Figure 12: Covering implants with PRF membranes
Prosthetic steps
After four months of osseointegration, the second surgical stage will uncover the buried implants, and a 15-day gingival maturation period around the healing abutments will be observed before proceeding with the prosthetic steps. (Figure 13)
Figure 13: Second surgical stage after four months of osseointegration and placement of healing abutments
Transgingival abutments for subperiosteal implants are similar to those used for endosseous implants. These are tapered abutments designed for a fixed, screw-retained prosthesis. The steps involved in using prostheses are the same as for conventional techniques:
- Physical impression using the pick-up technique (Figure 14);
- Fitting mock-ups to validate the prosthetic project (Figure 15);
- Final screwing of permanent prostheses (Figure 16).
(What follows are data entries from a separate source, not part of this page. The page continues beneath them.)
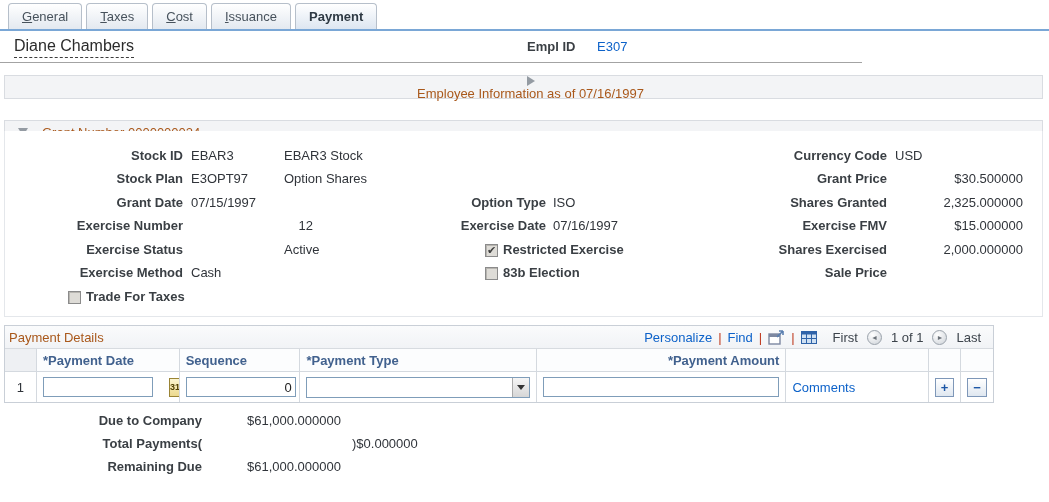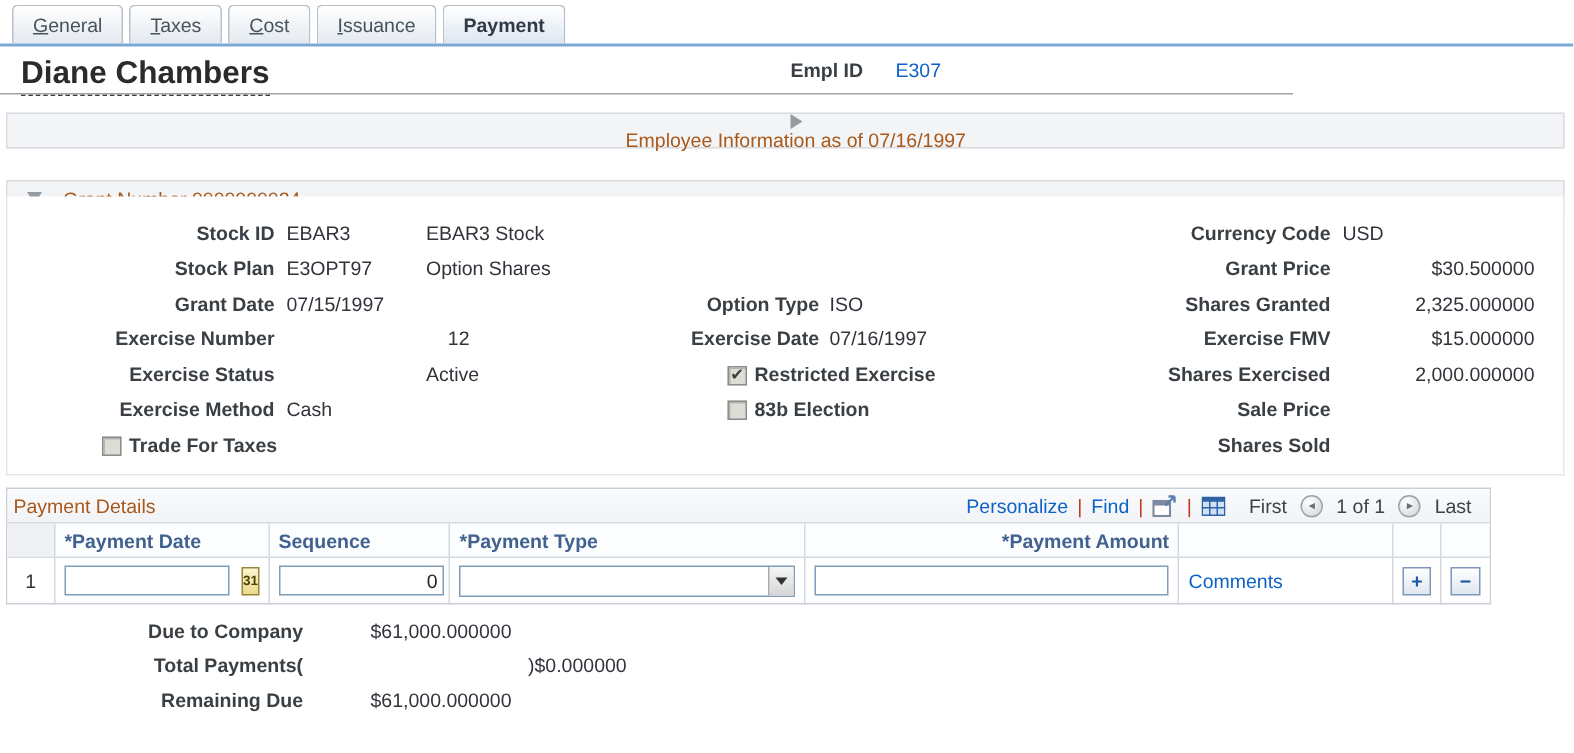--- a/index.html
+++ b/index.html
@@ -16,7 +16,7 @@
   .tabline { position:absolute; left:0; top:29px; width:1049px; height:2px; background:#7aa7d6; }
 
   
-  .emp-name { position:absolute; left:14px; top:37px; font-size:21px; font-weight:bold; color:#2b2b2b;
+  .emp-name { position:absolute; left:14px; top:37px; font-size:16px; font-weight:normal; color:#2b2b2b;
               border-bottom:1px dashed #3c3c3c; padding-bottom:2px; cursor:pointer; }
   .emplid-label { position:absolute; left:527px; top:39px; font-weight:bold; color:#3a3f44; }
   .emplid-value { position:absolute; left:597px; top:39px; color:#0d62c9; }

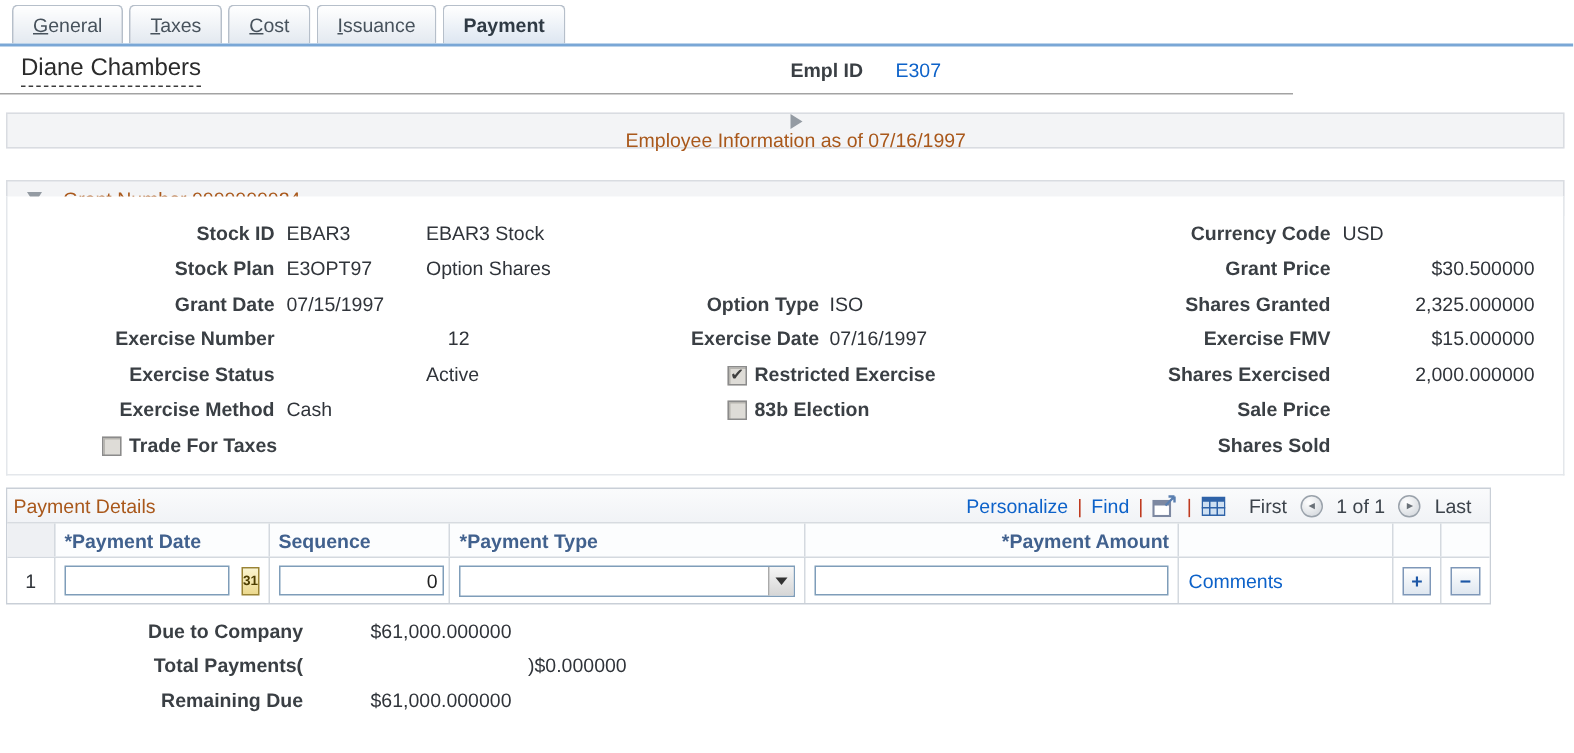--- a/index.html
+++ b/index.html
@@ -197,7 +197,6 @@
     <span class="gf lab cC-lab r6">Sale Price</span>
     <span class="gf val cC-num r6"></span>
 
-    <span class="gf lab cC-lab r7">Shares Sold</span>
     <span class="gf val cC-num r7"></span>
   </div>
 

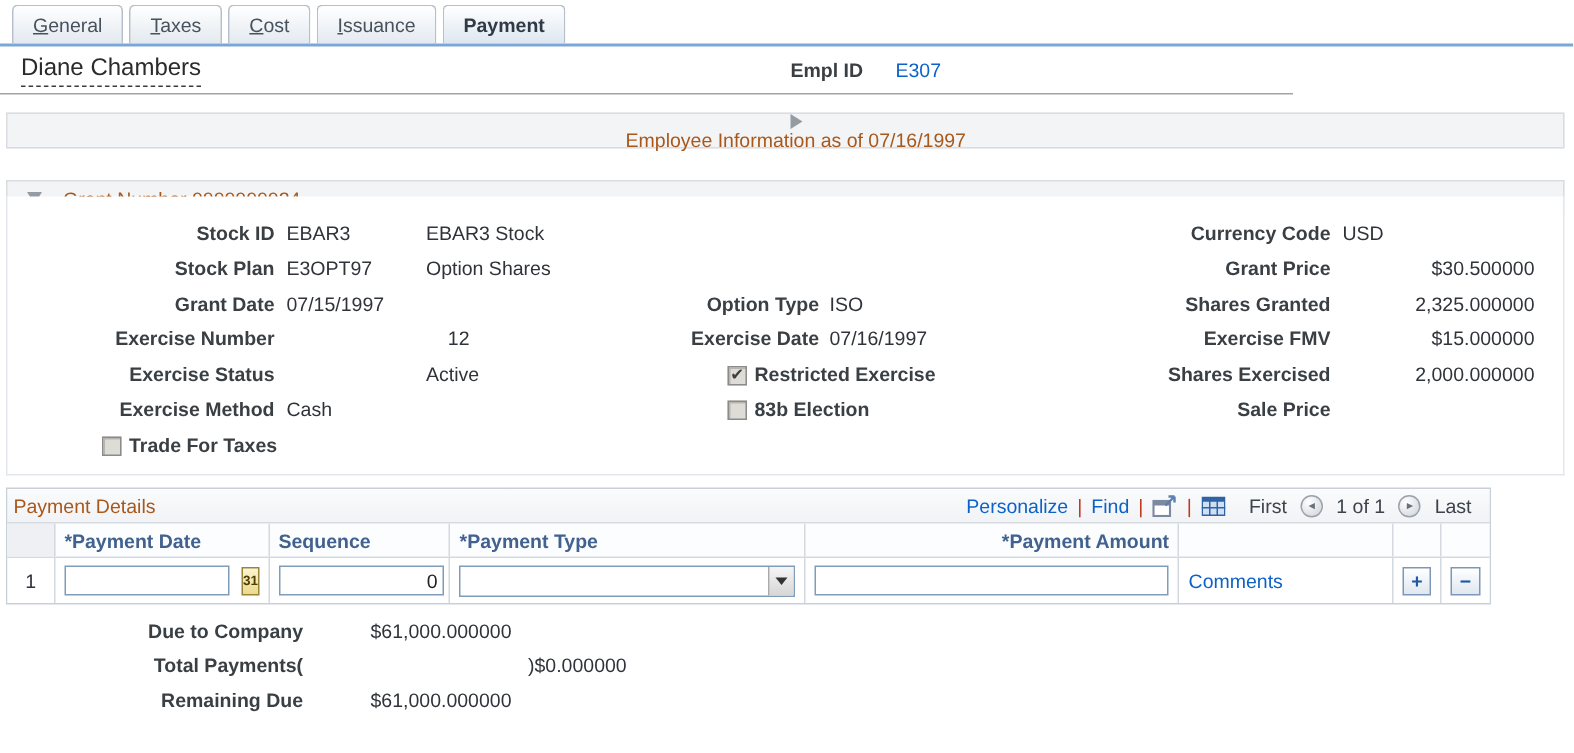--- a/index.html
+++ b/index.html
@@ -73,7 +73,7 @@
   .c4.hcell { justify-content:flex-end; }
   .gin { height:20px; border:1px solid #7f9db9; font-family:"Liberation Sans",sans-serif; font-size:13px; padding:0 3px; color:#222; }
   .in-date{width:110px;} .in-seq{width:110px; text-align:right;} .in-amt{width:238px;}
-  .calbtn { width:17px; height:19px; margin-left:8px; border:1px solid #9a8435; border-radius:0;
+  .calbtn { width:17px; height:19px; margin-left:16px; border:1px solid #9a8435; border-radius:0;
             background:linear-gradient(#fbf5d0,#ecd98e); color:#4c3d00; font-size:9px; font-weight:bold;
             display:flex; align-items:center; justify-content:center; cursor:pointer; }
   .fakesel { width:225px; height:21px; border:1px solid #7f9db9; background:#fff; display:flex; align-items:center;

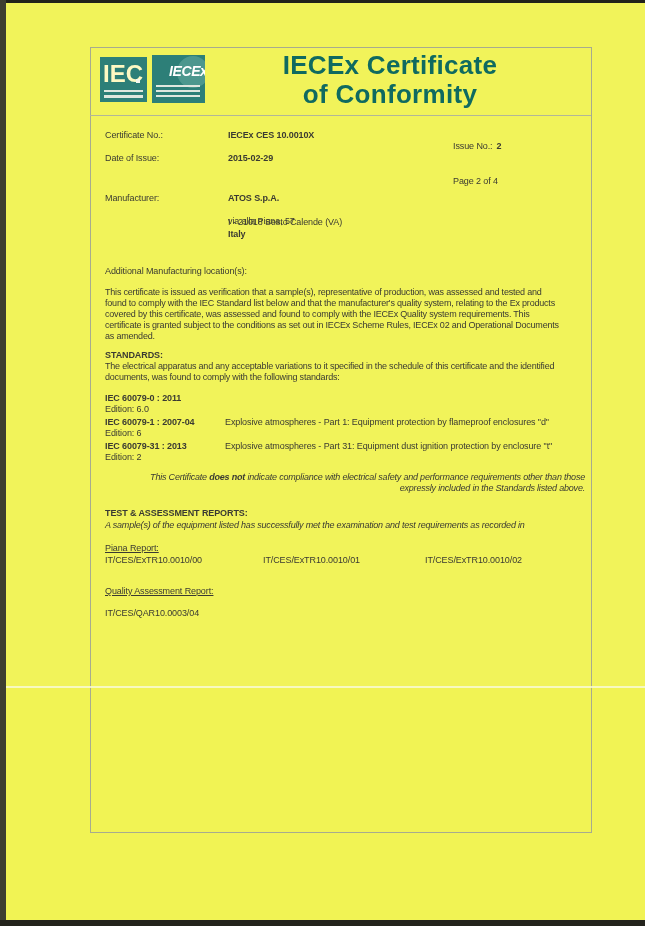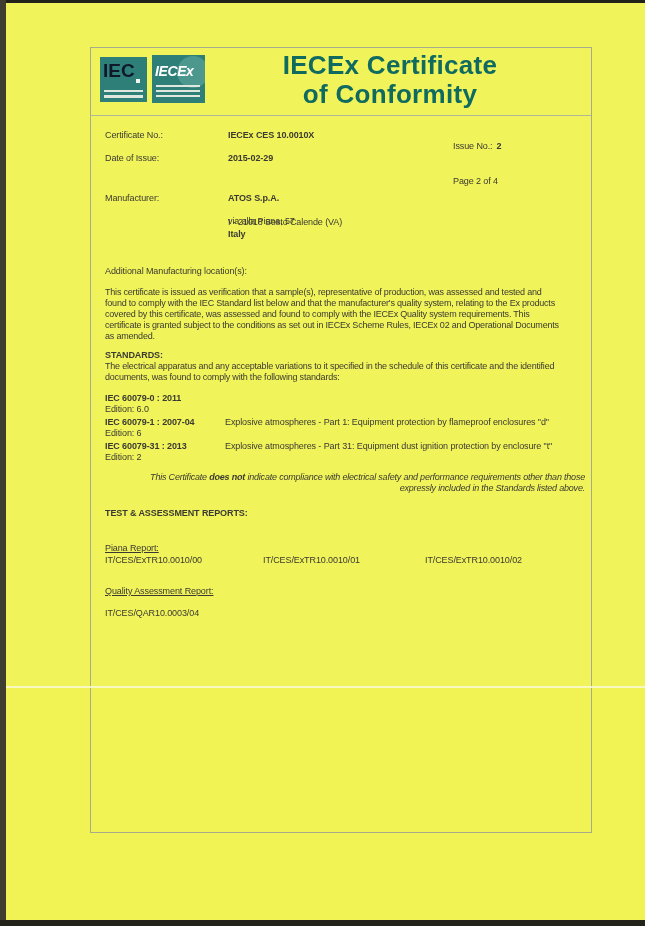--- a/index.html
+++ b/index.html
@@ -56,7 +56,7 @@
   }
   .iec-logo .txt{
     position:absolute;left:3px;top:3px;
-    color:#0f172a;font-weight:bold;font-size:19px;letter-spacing:0px;
+    color:#fef9c3;font-weight:bold;font-size:24px;letter-spacing:0px;
     font-family:"Liberation Sans",sans-serif;
   }
   .iec-dot{position:absolute;left:36px;top:22px;width:4px;height:4px;background:#f5f7ef;}

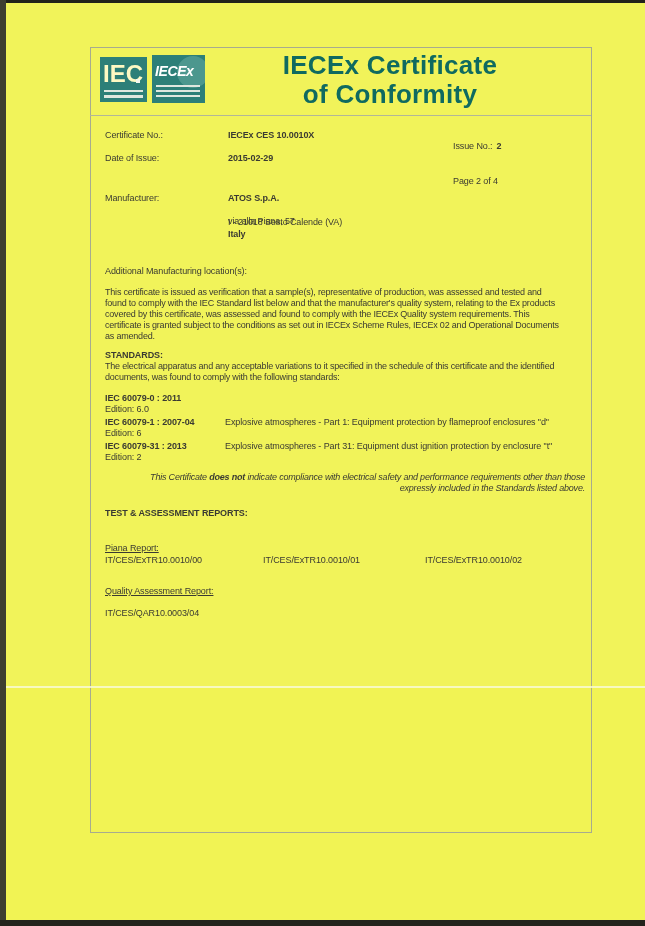--- a/index.html
+++ b/index.html
@@ -73,7 +73,7 @@
     background:#5ea49a;opacity:.65;
   }
   .iecex-logo .txt{
-    position:absolute;left:3px;top:8px;
+    position:absolute;left:17px;top:8px;
     color:#fff;font-weight:bold;font-style:italic;font-size:14px;letter-spacing:-0.4px;
   }
   .iecex-l1{left:4px;top:30px;width:44px;height:2px;}

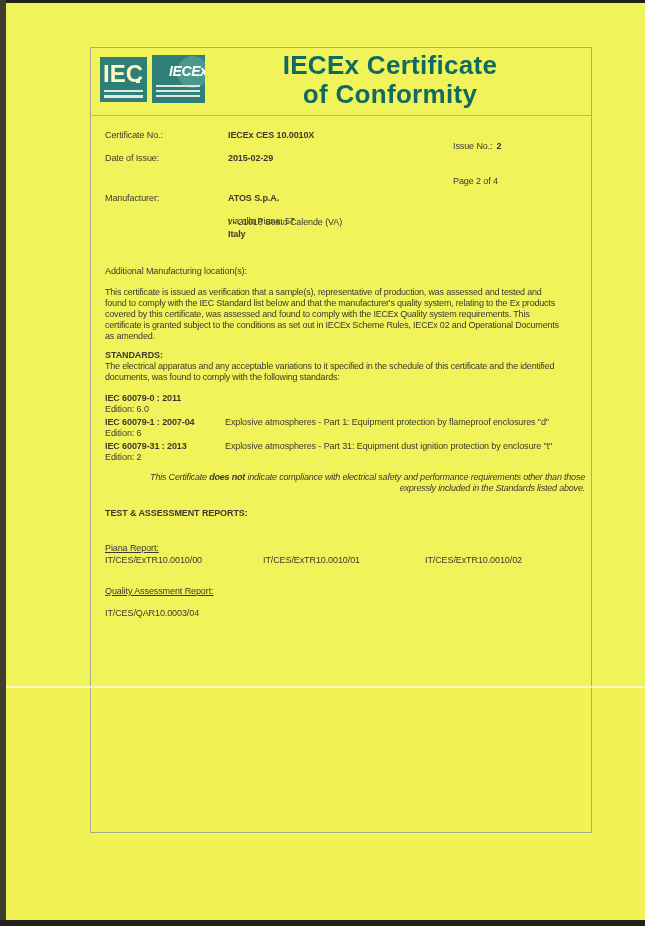--- a/index.html
+++ b/index.html
@@ -162,6 +162,7 @@
 expressly included in the Standards listed above.</span></div>
 
   <div class="t col-label b" style="top:508px">TEST &amp; ASSESSMENT REPORTS:</div>
+  <div class="t col-label i" style="top:520px;width:487px;letter-spacing:-0.2px">A sample(s) of the equipment listed has successfully met the examination and test requirements as recorded in</div>
 
   <div class="t col-label u" style="top:543px">Piana Report:</div>
   <div class="t" style="left:105px;top:555px">IT/CES/ExTR10.0010/00</div>

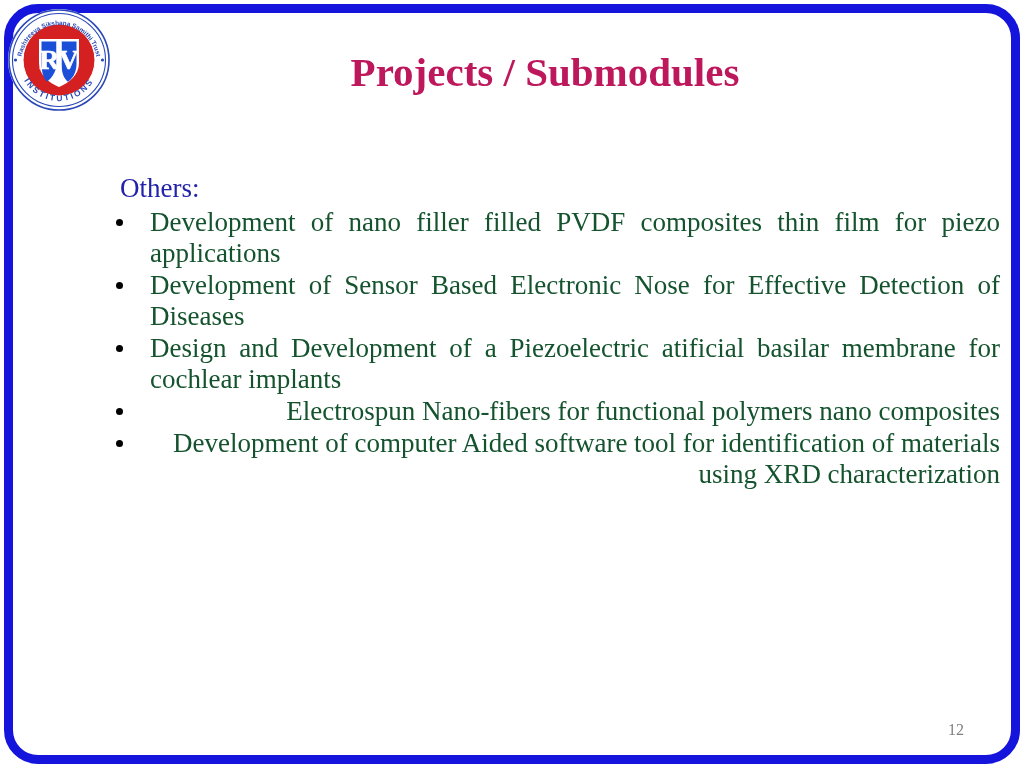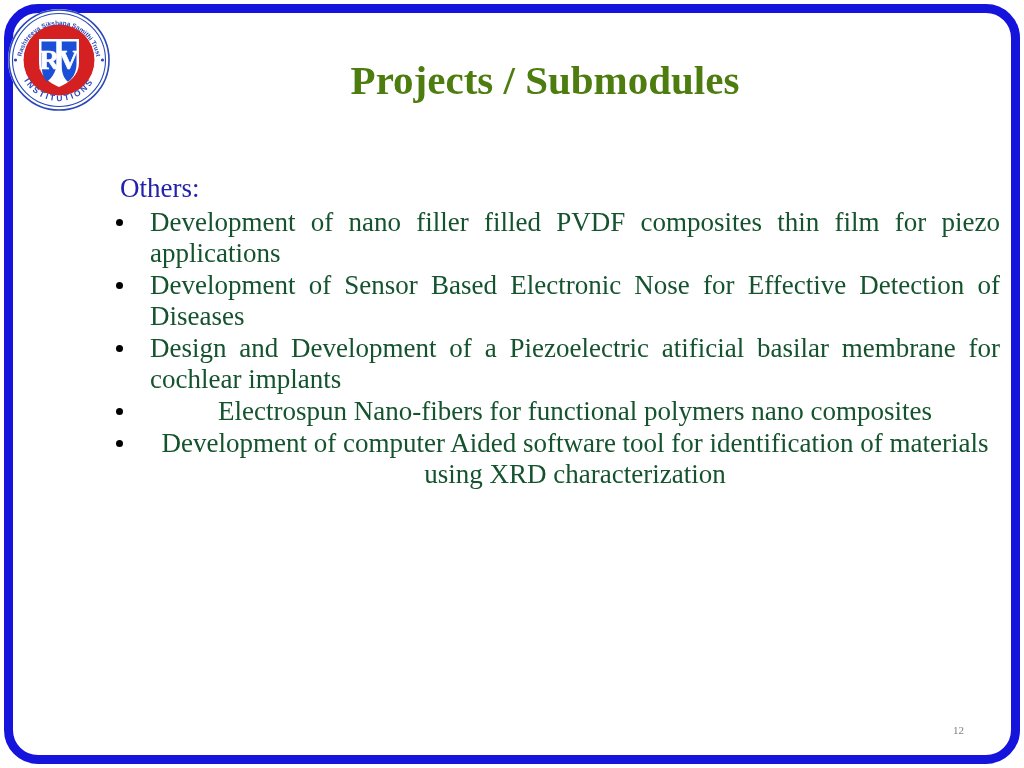--- a/index.html
+++ b/index.html
@@ -48,10 +48,10 @@
   .slide-title {
     position: absolute;
     left: 150px;
-    top: 56px;
+    top: 48px;
     width: 790px;
     text-align: center;
-    color: #4d7c0f;
+    color: #be185d;
     font-family: "Liberation Serif", serif;
     font-weight: bold;
     font-size: 41px;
Figure 14: Physical impression
Figure 15: Fitting mock-up
Figure 16: Permanent prostheses screwed in
Conclusion
The rehabilitation of atrophic postero-mandibular areas is a major surgical challenge. In certain clinical situations, the limits of implant and bone reconstruction therapies may be reached. Thanks to the evolution of CAD/CAM technologies and the improved accuracy of CBCTs, the subperiosteal technique is becoming a genuine treatment alternative. Thanks to their unique surgery with no bone contribution, subperiosteal implants are a minimally invasive approach. Post-operative recovery and the risk of complications are thus reduced. Healing times prior to prosthetic rehabilitation are also reduced for the patient. First developed over 80 years ago, this solution is now more sophisticated and biocompatible than its historical counterpart, with reliable and promising results.